(Extracted page text data)
.....

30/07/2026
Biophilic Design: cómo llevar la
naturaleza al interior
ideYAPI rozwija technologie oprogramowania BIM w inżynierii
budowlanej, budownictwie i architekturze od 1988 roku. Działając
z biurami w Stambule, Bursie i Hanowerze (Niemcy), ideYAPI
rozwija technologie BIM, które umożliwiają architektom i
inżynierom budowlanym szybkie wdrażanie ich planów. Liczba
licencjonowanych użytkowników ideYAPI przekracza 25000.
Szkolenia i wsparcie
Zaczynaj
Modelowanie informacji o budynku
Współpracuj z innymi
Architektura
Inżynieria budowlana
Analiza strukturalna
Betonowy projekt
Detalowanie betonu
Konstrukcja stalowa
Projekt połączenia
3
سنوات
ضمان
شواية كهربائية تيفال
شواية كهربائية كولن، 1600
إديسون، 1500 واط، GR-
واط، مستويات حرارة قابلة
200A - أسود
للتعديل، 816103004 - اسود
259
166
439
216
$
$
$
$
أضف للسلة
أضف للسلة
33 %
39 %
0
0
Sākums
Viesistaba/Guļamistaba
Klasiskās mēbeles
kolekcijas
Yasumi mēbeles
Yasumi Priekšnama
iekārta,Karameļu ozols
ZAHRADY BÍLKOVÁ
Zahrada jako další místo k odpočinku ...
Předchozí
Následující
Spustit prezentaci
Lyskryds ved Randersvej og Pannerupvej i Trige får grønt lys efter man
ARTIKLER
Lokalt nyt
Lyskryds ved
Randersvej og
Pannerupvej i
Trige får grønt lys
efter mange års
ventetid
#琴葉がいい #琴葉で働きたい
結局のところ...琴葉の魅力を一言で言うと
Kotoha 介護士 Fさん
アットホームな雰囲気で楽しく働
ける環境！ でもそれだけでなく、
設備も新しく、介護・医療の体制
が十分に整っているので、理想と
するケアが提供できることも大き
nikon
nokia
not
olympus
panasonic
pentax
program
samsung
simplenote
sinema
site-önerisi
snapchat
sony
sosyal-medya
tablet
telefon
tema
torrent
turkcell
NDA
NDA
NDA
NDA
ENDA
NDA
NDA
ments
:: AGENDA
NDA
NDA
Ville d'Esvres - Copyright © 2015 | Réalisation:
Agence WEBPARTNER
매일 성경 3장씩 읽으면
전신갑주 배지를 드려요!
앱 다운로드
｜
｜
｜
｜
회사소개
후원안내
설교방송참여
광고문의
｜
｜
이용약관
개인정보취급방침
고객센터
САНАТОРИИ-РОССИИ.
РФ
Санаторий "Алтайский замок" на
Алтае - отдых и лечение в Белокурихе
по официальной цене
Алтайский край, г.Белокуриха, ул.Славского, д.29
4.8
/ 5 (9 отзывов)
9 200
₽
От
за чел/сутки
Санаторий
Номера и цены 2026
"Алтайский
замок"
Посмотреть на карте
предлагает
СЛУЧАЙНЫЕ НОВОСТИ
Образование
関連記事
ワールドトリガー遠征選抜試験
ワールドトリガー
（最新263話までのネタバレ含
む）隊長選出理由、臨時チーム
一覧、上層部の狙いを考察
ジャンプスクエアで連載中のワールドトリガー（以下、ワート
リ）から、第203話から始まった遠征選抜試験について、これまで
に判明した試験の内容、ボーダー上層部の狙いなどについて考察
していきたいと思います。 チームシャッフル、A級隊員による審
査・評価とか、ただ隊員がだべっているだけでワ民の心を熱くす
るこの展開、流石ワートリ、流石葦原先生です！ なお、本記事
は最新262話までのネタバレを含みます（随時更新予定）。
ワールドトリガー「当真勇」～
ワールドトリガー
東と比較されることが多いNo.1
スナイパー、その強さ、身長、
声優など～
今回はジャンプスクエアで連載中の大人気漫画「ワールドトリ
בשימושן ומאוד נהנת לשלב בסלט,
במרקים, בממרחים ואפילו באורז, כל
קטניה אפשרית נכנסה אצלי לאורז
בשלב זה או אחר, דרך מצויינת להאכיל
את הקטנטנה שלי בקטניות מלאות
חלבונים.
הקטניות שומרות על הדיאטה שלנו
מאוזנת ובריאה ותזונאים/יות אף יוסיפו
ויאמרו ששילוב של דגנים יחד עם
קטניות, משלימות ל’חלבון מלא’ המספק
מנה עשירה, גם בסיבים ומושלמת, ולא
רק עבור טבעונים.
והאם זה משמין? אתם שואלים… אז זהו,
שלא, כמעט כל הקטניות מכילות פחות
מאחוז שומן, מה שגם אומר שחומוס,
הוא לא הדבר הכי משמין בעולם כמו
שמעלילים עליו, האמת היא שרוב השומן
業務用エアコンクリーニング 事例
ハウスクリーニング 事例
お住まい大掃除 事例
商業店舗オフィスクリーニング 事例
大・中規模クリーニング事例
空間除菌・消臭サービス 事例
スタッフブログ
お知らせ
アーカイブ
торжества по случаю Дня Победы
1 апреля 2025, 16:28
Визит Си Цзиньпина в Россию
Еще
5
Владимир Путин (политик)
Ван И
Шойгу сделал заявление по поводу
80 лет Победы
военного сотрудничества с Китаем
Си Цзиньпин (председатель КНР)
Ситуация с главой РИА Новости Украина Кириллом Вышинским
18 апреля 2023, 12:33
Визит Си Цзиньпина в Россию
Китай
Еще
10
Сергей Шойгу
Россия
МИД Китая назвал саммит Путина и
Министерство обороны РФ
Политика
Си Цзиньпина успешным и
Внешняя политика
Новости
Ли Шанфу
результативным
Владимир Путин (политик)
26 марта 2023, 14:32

.....

Show all lines from the entries that hold "Lyskryds".

RESPONSE BOX
Lyskryds ved Randersvej og Pannerupvej i Trige får grønt lys efter man
Lyskryds ved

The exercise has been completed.